Your job with the data below is to output exactly the lines from the one holding "1,000 NEW & USED" down to the one holding "1 of 3 8/24/2009 1:53 PM", both included, and no others.

....

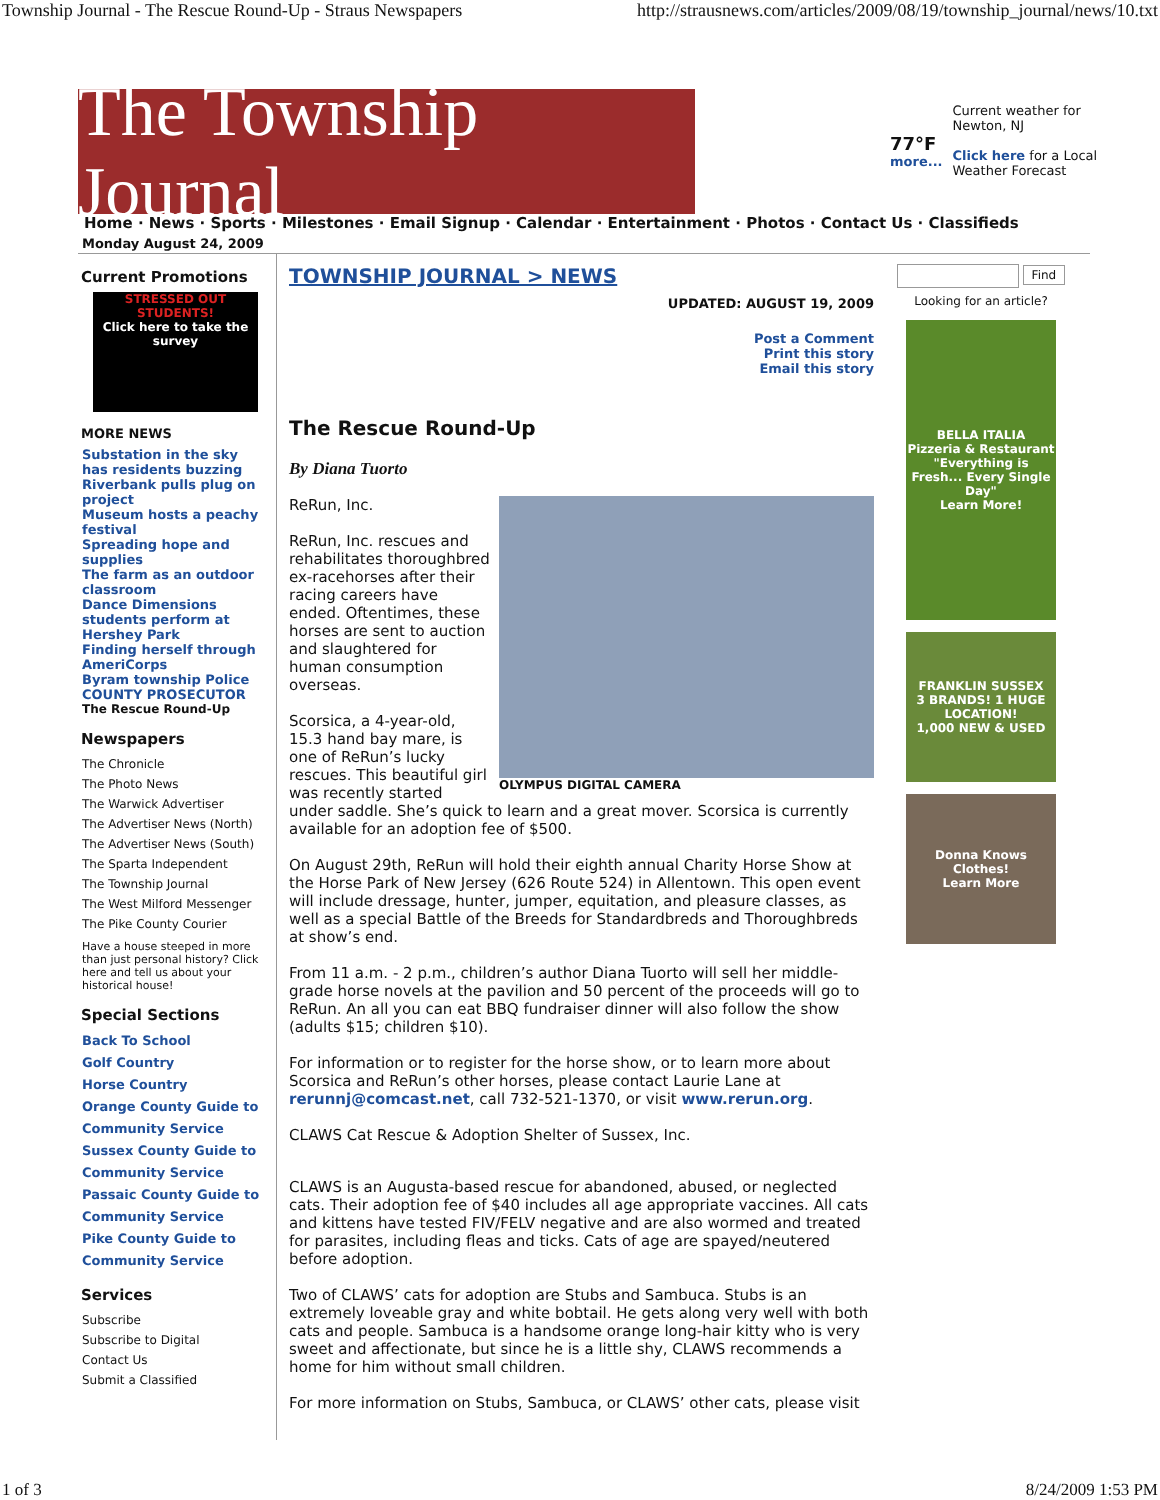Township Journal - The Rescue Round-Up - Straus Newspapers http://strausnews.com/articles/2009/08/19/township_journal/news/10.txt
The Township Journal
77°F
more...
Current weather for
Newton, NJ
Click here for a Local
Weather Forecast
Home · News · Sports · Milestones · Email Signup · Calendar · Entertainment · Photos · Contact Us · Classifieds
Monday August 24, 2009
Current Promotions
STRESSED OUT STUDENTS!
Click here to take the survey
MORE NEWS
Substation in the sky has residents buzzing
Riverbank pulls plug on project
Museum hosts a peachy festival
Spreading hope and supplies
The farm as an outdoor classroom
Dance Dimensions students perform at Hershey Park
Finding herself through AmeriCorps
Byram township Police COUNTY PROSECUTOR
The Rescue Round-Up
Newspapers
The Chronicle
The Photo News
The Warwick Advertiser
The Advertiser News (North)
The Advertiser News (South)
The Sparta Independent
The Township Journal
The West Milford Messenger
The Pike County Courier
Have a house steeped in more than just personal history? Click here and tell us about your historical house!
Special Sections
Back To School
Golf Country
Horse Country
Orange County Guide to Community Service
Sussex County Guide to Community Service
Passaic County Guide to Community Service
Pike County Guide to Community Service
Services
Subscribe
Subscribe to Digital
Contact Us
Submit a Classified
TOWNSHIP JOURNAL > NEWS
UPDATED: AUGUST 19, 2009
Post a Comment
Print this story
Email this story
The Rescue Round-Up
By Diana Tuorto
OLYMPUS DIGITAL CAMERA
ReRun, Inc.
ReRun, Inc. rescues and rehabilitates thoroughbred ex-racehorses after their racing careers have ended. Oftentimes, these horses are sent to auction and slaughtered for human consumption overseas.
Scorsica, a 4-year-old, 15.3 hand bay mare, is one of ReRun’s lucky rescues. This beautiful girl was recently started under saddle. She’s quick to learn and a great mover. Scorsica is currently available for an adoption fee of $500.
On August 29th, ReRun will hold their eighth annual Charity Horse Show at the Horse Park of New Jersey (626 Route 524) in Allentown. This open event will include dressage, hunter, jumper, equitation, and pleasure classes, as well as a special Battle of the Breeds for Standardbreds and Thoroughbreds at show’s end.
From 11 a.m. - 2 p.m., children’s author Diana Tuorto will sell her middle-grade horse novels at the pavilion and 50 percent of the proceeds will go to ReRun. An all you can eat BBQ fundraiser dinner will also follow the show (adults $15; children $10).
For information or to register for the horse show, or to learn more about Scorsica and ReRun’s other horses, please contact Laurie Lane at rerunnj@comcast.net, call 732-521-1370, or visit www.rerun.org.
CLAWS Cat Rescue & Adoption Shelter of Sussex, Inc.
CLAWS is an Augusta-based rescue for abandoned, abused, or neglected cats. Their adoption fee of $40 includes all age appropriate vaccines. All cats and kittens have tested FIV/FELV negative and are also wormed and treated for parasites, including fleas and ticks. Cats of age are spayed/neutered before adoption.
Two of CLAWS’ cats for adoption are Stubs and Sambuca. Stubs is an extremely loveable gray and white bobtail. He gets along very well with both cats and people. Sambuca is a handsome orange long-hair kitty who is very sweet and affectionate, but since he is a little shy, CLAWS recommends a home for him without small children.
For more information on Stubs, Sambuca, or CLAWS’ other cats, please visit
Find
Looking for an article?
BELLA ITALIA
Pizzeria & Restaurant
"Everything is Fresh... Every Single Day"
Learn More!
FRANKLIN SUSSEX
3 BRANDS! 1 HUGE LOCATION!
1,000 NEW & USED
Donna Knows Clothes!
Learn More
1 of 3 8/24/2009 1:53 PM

....

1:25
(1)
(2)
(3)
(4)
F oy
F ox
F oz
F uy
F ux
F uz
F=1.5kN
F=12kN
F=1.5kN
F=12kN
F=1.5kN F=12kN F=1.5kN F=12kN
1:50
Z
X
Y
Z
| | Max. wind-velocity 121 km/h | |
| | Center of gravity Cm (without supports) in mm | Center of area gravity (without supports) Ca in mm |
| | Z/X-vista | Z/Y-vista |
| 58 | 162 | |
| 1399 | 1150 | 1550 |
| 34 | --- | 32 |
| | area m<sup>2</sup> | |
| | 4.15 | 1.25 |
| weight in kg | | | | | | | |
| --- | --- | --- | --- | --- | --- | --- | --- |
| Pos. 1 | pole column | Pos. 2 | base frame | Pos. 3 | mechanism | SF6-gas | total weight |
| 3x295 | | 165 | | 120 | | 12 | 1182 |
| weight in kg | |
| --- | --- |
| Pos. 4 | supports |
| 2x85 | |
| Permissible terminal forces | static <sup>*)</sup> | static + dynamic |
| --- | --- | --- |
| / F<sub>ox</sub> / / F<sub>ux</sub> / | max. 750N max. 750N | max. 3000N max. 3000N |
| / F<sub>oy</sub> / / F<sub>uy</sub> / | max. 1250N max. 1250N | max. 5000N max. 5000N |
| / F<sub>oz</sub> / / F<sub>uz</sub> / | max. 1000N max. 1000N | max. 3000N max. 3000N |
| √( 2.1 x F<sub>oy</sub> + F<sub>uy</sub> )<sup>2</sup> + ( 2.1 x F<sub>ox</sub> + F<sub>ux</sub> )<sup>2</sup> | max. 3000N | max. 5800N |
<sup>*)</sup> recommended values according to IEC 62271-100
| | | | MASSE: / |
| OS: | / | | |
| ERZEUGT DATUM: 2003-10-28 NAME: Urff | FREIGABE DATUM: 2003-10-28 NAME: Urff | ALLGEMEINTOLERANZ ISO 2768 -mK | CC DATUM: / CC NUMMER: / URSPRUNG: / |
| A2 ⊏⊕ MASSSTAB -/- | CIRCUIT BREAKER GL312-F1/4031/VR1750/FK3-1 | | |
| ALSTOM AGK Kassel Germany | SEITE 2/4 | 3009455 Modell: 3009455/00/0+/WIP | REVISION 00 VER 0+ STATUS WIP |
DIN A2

....

RESULT FOR THIS EXERCISE —
1,000 NEW & USED
Donna Knows Clothes!
Learn More
1 of 3 8/24/2009 1:53 PM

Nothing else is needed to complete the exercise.